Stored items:
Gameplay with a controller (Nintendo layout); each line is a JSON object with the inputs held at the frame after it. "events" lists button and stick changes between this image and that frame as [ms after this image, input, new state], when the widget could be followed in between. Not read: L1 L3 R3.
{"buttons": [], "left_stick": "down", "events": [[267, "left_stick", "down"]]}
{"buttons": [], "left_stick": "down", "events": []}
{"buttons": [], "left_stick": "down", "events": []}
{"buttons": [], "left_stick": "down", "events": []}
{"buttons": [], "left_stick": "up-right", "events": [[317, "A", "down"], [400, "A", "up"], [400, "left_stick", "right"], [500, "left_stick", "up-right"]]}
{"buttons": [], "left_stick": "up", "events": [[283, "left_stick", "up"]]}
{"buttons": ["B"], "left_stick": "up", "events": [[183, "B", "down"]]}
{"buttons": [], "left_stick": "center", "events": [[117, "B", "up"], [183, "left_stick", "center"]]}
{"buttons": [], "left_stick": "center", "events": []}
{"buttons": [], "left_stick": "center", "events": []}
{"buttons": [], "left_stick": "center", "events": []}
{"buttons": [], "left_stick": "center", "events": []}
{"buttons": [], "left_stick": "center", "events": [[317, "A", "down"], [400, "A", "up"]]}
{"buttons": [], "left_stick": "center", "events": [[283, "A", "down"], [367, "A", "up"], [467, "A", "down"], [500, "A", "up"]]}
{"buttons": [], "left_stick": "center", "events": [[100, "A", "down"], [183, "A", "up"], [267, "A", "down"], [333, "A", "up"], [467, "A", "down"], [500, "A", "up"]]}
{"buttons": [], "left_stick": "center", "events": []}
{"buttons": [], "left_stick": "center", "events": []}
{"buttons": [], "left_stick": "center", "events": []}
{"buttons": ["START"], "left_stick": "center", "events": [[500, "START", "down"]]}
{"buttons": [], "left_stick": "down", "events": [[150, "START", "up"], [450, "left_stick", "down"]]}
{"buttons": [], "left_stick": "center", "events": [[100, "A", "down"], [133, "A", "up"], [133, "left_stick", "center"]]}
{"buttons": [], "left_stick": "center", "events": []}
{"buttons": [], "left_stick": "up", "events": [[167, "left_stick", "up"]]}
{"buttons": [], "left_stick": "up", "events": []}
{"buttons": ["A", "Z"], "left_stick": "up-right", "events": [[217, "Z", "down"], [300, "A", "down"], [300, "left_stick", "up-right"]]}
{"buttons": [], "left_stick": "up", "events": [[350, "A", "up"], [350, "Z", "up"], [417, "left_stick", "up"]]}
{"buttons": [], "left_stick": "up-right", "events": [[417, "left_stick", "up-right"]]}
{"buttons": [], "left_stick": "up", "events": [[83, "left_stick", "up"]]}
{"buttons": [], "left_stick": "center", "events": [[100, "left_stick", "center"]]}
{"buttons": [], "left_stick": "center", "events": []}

▶ [EXERCISE REQUIREMENTS]:
What you write must match the records above exactly, line for line.

▶ [TASK OUTPUT]:
Gameplay with a controller (Nintendo layout); each line is a JSON object with the inputs held at the frame after it. "events" lists button and stick changes between this image and that frame as [ms after this image, input, new state], when the widget could be followed in between. Not read: L1 L3 R3.
{"buttons": [], "left_stick": "down", "events": [[267, "left_stick", "down"]]}
{"buttons": [], "left_stick": "down", "events": []}
{"buttons": [], "left_stick": "down", "events": []}
{"buttons": [], "left_stick": "down", "events": []}
{"buttons": [], "left_stick": "up-right", "events": [[317, "A", "down"], [400, "A", "up"], [400, "left_stick", "right"], [500, "left_stick", "up-right"]]}
{"buttons": [], "left_stick": "up", "events": [[283, "left_stick", "up"]]}
{"buttons": ["B"], "left_stick": "up", "events": [[183, "B", "down"]]}
{"buttons": [], "left_stick": "center", "events": [[117, "B", "up"], [183, "left_stick", "center"]]}
{"buttons": [], "left_stick": "center", "events": []}
{"buttons": [], "left_stick": "center", "events": []}
{"buttons": [], "left_stick": "center", "events": []}
{"buttons": [], "left_stick": "center", "events": []}
{"buttons": [], "left_stick": "center", "events": [[317, "A", "down"], [400, "A", "up"]]}
{"buttons": [], "left_stick": "center", "events": [[283, "A", "down"], [367, "A", "up"], [467, "A", "down"], [500, "A", "up"]]}
{"buttons": [], "left_stick": "center", "events": [[100, "A", "down"], [183, "A", "up"], [267, "A", "down"], [333, "A", "up"], [467, "A", "down"], [500, "A", "up"]]}
{"buttons": [], "left_stick": "center", "events": []}
{"buttons": [], "left_stick": "center", "events": []}
{"buttons": [], "left_stick": "center", "events": []}
{"buttons": ["START"], "left_stick": "center", "events": [[500, "START", "down"]]}
{"buttons": [], "left_stick": "down", "events": [[150, "START", "up"], [450, "left_stick", "down"]]}
{"buttons": [], "left_stick": "center", "events": [[100, "A", "down"], [133, "A", "up"], [133, "left_stick", "center"]]}
{"buttons": [], "left_stick": "center", "events": []}
{"buttons": [], "left_stick": "up", "events": [[167, "left_stick", "up"]]}
{"buttons": [], "left_stick": "up", "events": []}
{"buttons": ["A", "Z"], "left_stick": "up-right", "events": [[217, "Z", "down"], [300, "A", "down"], [300, "left_stick", "up-right"]]}
{"buttons": [], "left_stick": "up", "events": [[350, "A", "up"], [350, "Z", "up"], [417, "left_stick", "up"]]}
{"buttons": [], "left_stick": "up-right", "events": [[417, "left_stick", "up-right"]]}
{"buttons": [], "left_stick": "up", "events": [[83, "left_stick", "up"]]}
{"buttons": [], "left_stick": "center", "events": [[100, "left_stick", "center"]]}
{"buttons": [], "left_stick": "center", "events": []}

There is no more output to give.